Period: Hi Lynette! How are you doing? Like really doing?
Lynette: Honestly, as a Black women in America I am tired, overwhelmed and frustrated at times from being purposely overlooked, undervalued and dismissed in a privileged menstrual space even though my daughter and I independently created and opened the first and only Menstrual hub and Uterine Wellness center in the World during a national pandemic through a crowdfunding campaign. This was pivotal to saving the lives of our most vulnerable communities.
Our #BlackGirlsBleed movement seeks to address systemic racism and oppression in the menstrual health space by amplifying authentic voices of Black menstruators and experiences of BIPOC-owned and lead organizations addressing menstrual equity – an area historically dominated by white perspectives; to ultimately decrease generational silence and stigma surrounding menstruation in Black communities. BIPOC individuals consistently have their voices muted and ignored, and their own menstrual experiences nullified and rejected, thus, it is dire to acknowledge menstrual equity as an intersectional issue. So follow, engage, read, and listen to BIPOC menstrual experiences, as true, equitable, menstrual justice cannot be achieved without racial justice. Menstrual equity is often highlighted as affordability, accessibility, and safety of menstrual products. However, Menstrual equity expands far beyond just products; it’s also imperative to provide our communities with education, resources, and multiple options to manage their menstrual hygiene and health.
Period: Tell us one amazing thing that has happened in the last month?
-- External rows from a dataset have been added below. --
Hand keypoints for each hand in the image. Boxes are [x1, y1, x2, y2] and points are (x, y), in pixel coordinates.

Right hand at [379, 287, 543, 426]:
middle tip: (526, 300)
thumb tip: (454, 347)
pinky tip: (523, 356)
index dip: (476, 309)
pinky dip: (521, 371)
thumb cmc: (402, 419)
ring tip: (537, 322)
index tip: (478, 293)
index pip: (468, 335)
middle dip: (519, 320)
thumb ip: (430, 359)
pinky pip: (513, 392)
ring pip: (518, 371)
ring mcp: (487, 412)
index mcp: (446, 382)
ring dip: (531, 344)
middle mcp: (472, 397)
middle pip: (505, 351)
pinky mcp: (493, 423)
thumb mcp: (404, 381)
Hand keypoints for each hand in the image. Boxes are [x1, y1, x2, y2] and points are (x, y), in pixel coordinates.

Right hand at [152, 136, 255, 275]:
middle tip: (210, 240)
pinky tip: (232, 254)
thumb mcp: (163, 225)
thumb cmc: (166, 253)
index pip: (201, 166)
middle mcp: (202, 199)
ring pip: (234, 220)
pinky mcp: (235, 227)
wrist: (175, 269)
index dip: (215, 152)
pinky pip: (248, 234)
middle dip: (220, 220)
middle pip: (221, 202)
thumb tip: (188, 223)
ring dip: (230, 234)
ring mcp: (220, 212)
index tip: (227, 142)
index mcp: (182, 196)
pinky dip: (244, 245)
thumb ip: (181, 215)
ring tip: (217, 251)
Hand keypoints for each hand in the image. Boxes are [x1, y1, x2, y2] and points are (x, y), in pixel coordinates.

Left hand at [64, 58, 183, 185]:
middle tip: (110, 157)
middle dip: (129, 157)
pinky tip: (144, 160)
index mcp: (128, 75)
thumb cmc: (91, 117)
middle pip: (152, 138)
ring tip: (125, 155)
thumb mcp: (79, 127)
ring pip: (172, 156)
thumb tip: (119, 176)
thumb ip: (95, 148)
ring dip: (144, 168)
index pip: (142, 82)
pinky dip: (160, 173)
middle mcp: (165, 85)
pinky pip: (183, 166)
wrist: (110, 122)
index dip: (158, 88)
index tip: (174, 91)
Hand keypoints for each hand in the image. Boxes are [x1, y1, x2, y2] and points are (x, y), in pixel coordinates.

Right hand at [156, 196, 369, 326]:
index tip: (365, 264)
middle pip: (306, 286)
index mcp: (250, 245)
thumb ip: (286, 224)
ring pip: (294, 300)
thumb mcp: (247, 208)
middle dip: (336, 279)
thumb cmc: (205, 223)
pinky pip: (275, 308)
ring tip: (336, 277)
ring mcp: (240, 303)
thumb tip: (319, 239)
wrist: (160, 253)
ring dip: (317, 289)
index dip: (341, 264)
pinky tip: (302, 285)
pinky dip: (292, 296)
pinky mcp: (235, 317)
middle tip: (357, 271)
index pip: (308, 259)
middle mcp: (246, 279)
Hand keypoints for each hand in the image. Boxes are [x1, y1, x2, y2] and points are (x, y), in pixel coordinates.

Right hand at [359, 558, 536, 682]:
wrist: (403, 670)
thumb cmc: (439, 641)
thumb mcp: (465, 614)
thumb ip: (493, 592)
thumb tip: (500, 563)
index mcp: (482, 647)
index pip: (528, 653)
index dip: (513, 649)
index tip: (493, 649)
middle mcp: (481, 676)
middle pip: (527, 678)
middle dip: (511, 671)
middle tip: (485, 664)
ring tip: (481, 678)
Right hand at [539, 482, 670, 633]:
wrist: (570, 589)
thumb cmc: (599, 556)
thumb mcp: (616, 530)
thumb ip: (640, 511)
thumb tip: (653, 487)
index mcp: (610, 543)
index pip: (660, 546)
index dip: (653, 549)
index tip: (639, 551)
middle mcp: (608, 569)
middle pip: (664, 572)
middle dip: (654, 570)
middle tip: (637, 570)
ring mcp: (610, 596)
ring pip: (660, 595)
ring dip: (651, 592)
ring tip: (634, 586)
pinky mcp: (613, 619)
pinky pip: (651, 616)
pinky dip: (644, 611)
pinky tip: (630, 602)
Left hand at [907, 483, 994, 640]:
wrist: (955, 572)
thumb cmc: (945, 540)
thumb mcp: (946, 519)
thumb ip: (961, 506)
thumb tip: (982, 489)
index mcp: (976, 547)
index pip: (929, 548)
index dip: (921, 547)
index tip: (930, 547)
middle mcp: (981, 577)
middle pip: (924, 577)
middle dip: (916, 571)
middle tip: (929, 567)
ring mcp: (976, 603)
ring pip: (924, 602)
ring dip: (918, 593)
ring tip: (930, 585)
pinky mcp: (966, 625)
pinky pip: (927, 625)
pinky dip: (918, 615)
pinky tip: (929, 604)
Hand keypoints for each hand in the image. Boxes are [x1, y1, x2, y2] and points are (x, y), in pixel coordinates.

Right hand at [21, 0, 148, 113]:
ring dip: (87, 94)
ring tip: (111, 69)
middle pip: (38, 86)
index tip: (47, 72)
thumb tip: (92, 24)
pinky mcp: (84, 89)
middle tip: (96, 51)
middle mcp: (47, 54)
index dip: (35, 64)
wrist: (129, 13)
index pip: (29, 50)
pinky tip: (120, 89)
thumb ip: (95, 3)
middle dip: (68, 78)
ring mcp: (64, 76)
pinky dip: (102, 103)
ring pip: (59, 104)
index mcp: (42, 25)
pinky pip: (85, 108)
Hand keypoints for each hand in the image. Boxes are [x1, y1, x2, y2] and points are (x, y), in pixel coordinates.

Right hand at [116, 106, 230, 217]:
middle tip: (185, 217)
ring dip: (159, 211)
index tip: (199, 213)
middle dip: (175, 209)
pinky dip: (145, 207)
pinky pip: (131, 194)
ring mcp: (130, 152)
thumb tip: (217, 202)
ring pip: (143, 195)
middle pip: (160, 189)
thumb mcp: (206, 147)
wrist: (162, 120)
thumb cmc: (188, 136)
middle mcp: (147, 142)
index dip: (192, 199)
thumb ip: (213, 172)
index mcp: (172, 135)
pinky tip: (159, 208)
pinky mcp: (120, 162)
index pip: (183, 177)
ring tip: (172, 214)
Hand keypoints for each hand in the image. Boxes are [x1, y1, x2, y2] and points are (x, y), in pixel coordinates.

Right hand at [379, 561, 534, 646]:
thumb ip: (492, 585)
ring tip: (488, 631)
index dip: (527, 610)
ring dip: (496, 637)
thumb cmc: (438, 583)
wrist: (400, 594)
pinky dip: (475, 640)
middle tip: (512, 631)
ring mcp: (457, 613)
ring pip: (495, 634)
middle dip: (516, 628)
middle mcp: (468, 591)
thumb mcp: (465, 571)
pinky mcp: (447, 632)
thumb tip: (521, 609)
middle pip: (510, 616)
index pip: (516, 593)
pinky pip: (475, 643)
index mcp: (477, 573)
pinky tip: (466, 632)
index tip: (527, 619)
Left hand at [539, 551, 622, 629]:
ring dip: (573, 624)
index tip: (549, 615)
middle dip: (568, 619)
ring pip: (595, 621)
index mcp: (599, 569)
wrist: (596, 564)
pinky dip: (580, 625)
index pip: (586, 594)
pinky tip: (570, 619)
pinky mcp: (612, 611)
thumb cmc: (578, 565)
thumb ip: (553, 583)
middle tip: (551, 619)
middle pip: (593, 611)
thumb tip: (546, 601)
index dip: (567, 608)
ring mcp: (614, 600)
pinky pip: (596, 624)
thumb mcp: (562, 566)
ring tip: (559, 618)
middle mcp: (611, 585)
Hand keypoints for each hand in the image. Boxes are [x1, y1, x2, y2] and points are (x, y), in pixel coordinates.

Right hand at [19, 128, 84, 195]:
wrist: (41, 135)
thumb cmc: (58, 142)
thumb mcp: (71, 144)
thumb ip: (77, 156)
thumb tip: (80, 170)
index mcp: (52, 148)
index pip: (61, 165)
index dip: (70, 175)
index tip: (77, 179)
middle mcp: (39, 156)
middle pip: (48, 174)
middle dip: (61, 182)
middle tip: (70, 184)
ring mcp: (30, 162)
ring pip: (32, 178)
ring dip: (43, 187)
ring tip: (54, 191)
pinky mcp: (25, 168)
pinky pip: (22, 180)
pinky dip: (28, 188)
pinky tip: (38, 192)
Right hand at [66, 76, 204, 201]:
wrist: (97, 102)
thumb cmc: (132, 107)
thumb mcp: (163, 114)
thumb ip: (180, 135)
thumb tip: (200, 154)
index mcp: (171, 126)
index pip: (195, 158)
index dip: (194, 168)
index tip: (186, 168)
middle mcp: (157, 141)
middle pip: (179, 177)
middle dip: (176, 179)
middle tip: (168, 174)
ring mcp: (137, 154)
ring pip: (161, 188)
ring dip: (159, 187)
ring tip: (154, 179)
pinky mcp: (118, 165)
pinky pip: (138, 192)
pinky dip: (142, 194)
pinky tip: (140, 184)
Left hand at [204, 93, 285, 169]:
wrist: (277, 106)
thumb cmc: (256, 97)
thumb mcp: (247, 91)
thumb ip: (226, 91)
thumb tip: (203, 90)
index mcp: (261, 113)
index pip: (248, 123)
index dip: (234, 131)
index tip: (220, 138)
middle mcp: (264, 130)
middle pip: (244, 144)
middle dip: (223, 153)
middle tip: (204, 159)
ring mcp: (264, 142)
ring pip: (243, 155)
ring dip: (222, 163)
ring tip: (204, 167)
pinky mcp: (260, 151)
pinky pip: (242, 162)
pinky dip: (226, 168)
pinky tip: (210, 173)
Lynette: We launched our epic and phenomenal PowerAPeriod campaign which is one of the first end period poverty fundraising efforts featuring the real voices of women right here in the United States suffering from Menstrual insecurities. This was intentionally created to highlight the real lived experiences of persons with periods we serve every day in our communities.
Period: How did this become your Purpose?
Lynette: When I met Holly 6 years ago in a therapeutic session. Her story resonated with me because my daughter and I have suffered the same unfortunate fate of living in period poverty and feeling powerless, helpless, and worthless. I immediately knew I couldn’t sit passively by and allow this to continue so I took action to fight against these injustices and it became my purpose.
Holly was just 13 when she first encountered period poverty. But the horror increased exorbitantly each year as she grew older living with just her mother and 4 little sisters. There was limited income for the very basics such as food and rent. So realistically there wasn’t any money left over for sanitary napkins or tampons. These poor little girls ended up resorting to using the most unhealthy methods imaginable every month just to survive this dilemma by utilizing socks, rags, stuffing from plushies, construction paper, scotch tape and any other make shift supplies.
During that time of month it became apparently clear that school wouldn’t be an option for
Holly and her 4 little sisters because there was no way they could leave the house without bleeding all over themselves, causing them further humiliation. It all got to be too much so little
Holly – like so many other desperate girls – dropped out of school and left home at 16.
Unfortunately, this is all too common every day in marginalized communities and it’s not just occurring in other countries; it’s happening right here in our own backyards.
Period: We know you love Walt DisneyWorld – what is your favorite ride?
Lynette: Yes I am absolutely a #DisneyNerd and my favorite ride is Winnie the Pooh.
Period: What is something you want people to take away / learn from the work you do?
Lynette: Period Poverty is not a single-minded issue, it takes a multidisciplinary approach.
When addressing menstrual hygiene as only a women’s issue in a silo it insinuates that menstrual products themselves such as tampons, pads, liners menstrual cups etc. are the quintessential solution to the patriarchal and misogynistic ideologies of menstruation care and management.
This puts an unfair burden on persons with periods, forcing our most vulnerable communities to actively engage in high risk behaviors and use unsafe methodologies to cope with their menstrual hygiene; rather than looking at the lack of menstrual health care as a broader oppressive social construct.
In reality periods are not the issue, they are indeed a normal and natural part of life. Our communities shouldn’t be shamed for having a menstrual cycle and feeling like they are somehow dirty or unclean. The blame should be towards the systems of oppression who blatantly and intentionally hold menstrual products hostage demanding the highest ransom from our communities.
True menstrual hygiene and health integrity can only be achieved when access, awareness and acceptance are provided in a socially supportive environment with a comprehensive Menstrual/Uterine care educational program, proper waste management resources and access to free and safe menstrual products.
Period: Your work is all consuming – how do you take care of yourself?
Lynette: Being intentional and honest with myself and others about taking time for self-care. This assignment is emotionally, physically, and mentally overwhelming because we are addressing people in crisis every day all day. So, it’s imperative to my health and well-being to have designated days for myself to refuel and refresh. One of my favorite ways to escape to a land of fantasy at Walt Disney World.
Period: How would you finish this sentence, ‘in a perfect world, periods are….’
Lynette: Not used as ammunition to strip away a Person’s Power but Celebrated and Reverenced for being Positive, Profound and Powerful.